> **Task**: Reproduce all of the entries below verbatim, leaving out the pictures.

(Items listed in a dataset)
::::::
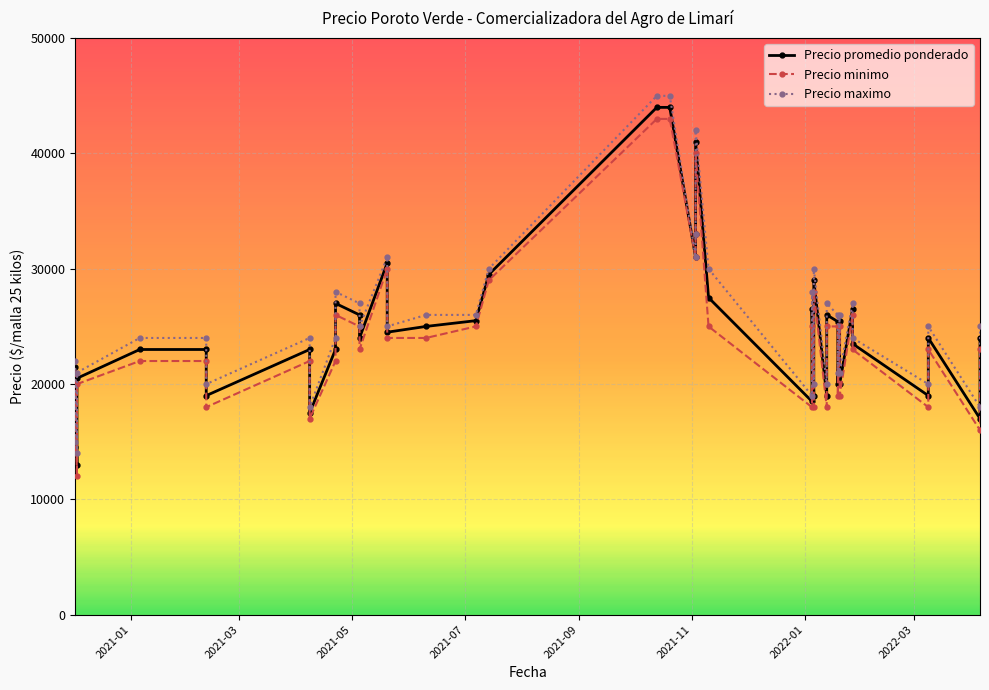

True or false: Precio minimo and Precio maximo intersect in this chart.

False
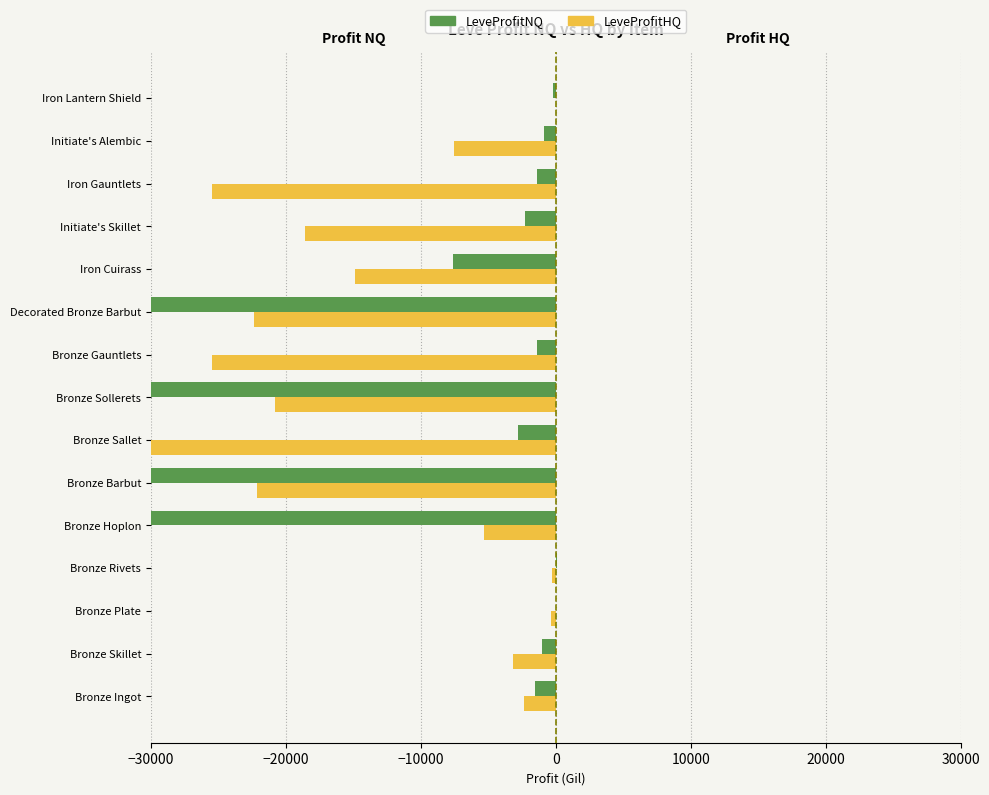

Which series has the largest total across all categories?

LeveProfitNQ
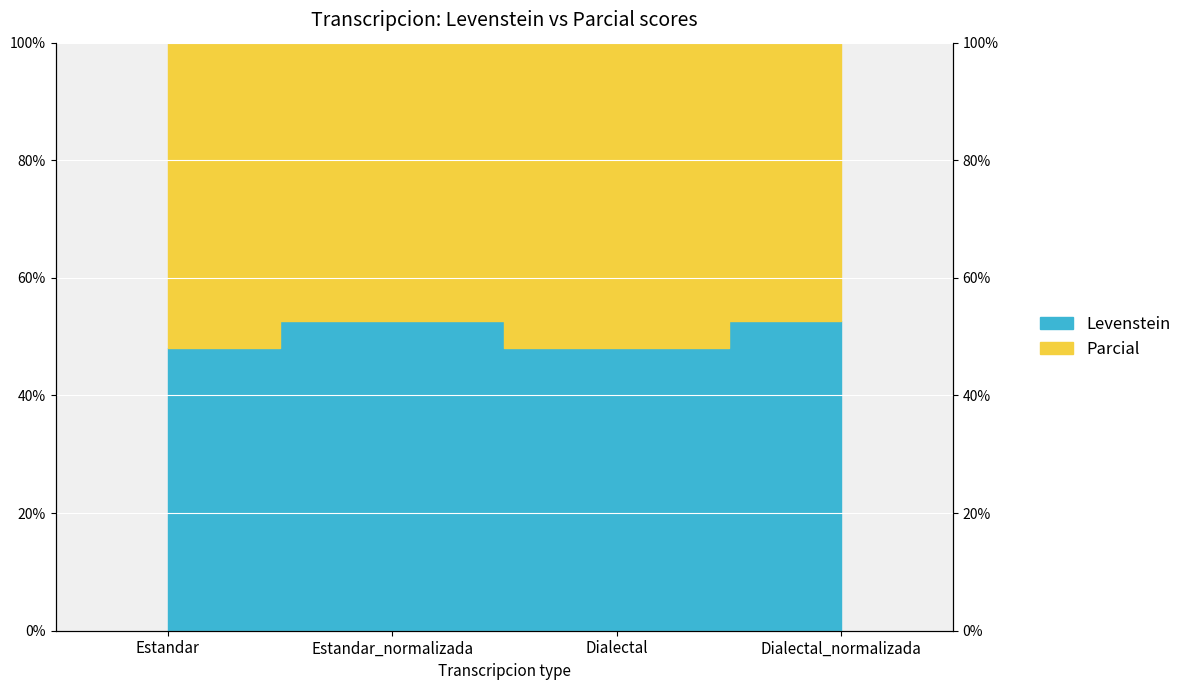

Rank the series by their maximum value, from lowest to highest.

Levenstein, Parcial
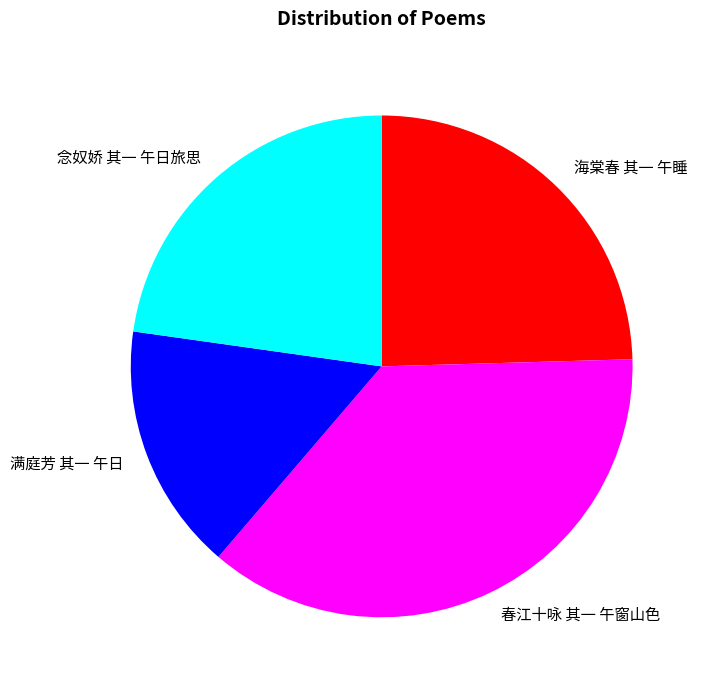

What is the ratio of the value at 念奴娇 其一 午日旅思 to the value at 海棠春 其一 午睡?

0.9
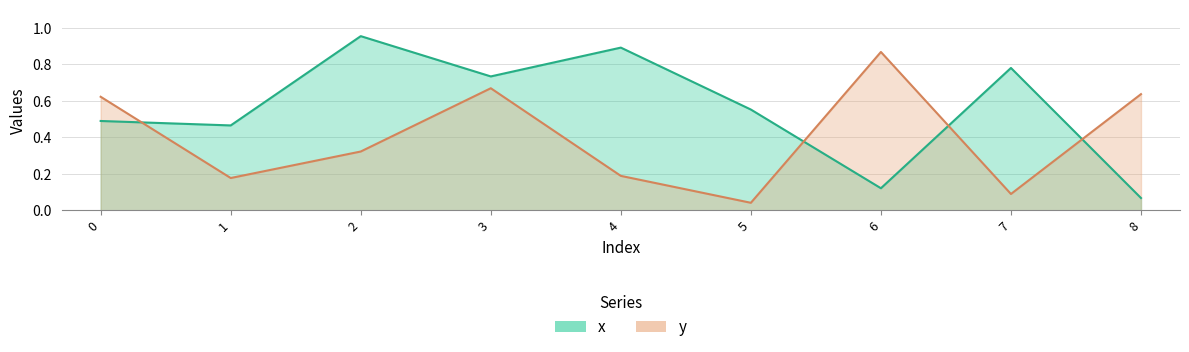

What are all the series names shown in the legend?

x, y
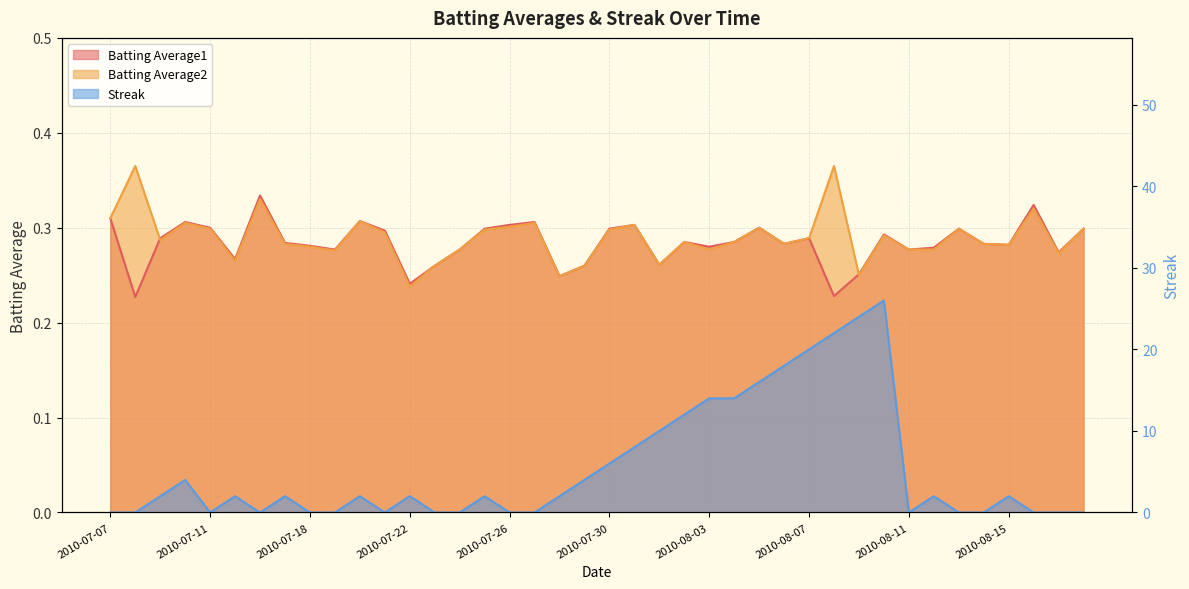

True or false: Batting Average1 has a value of 0.3 at 2010-07-07.

True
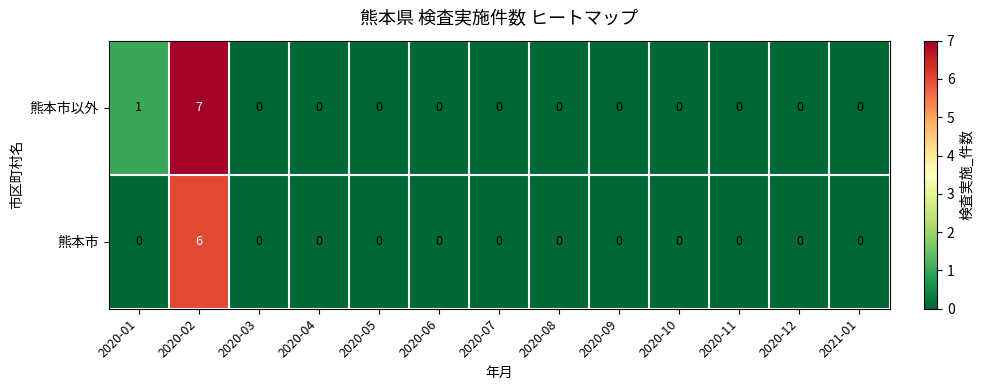

The 熊本市以外 series shows 4 at 2021-01. True or false?

False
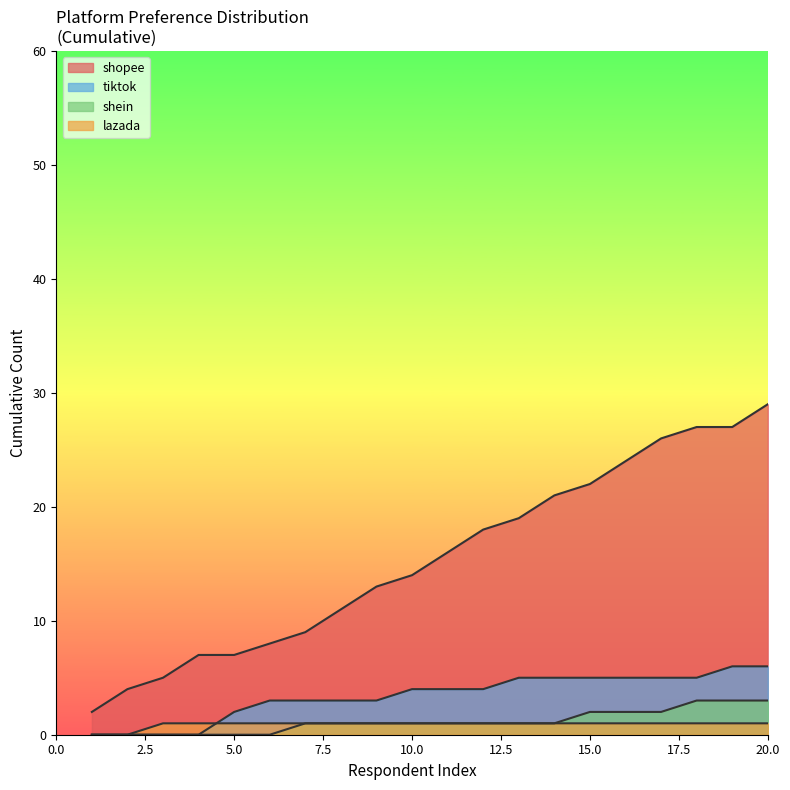

Count the number of data series in this chart.

4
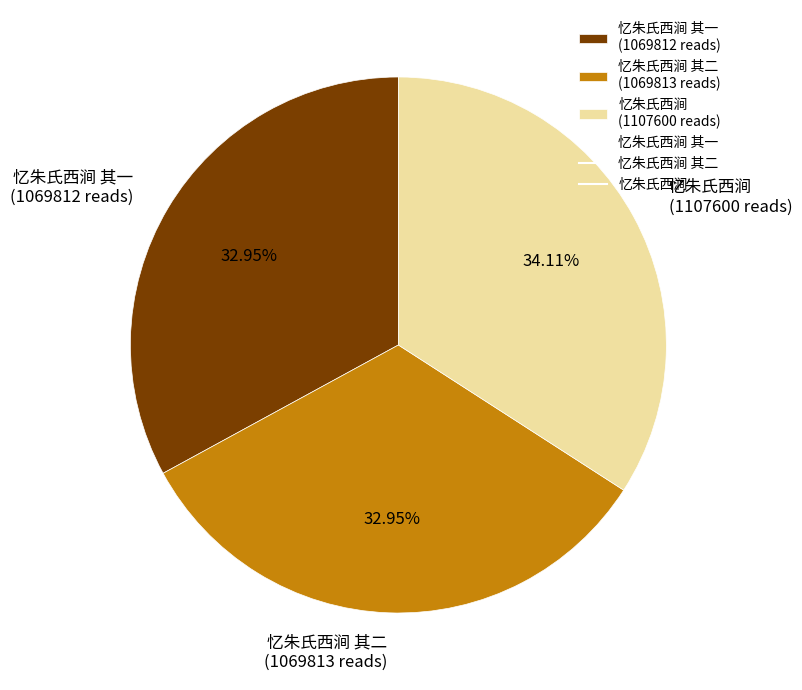

Does 忆朱氏西涧 其一 (1069812 reads) represent more than half of the total?

No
::::::
> **Reply**:
True or false: Precio minimo and Precio maximo intersect in this chart.

False

Which series has the largest total across all categories?

LeveProfitNQ

Rank the series by their maximum value, from lowest to highest.

Levenstein, Parcial

What is the ratio of the value at 念奴娇 其一 午日旅思 to the value at 海棠春 其一 午睡?

0.9

What are all the series names shown in the legend?

x, y

True or false: Batting Average1 has a value of 0.3 at 2010-07-07.

True

The 熊本市以外 series shows 4 at 2021-01. True or false?

False

Count the number of data series in this chart.

4

Does 忆朱氏西涧 其一 (1069812 reads) represent more than half of the total?

No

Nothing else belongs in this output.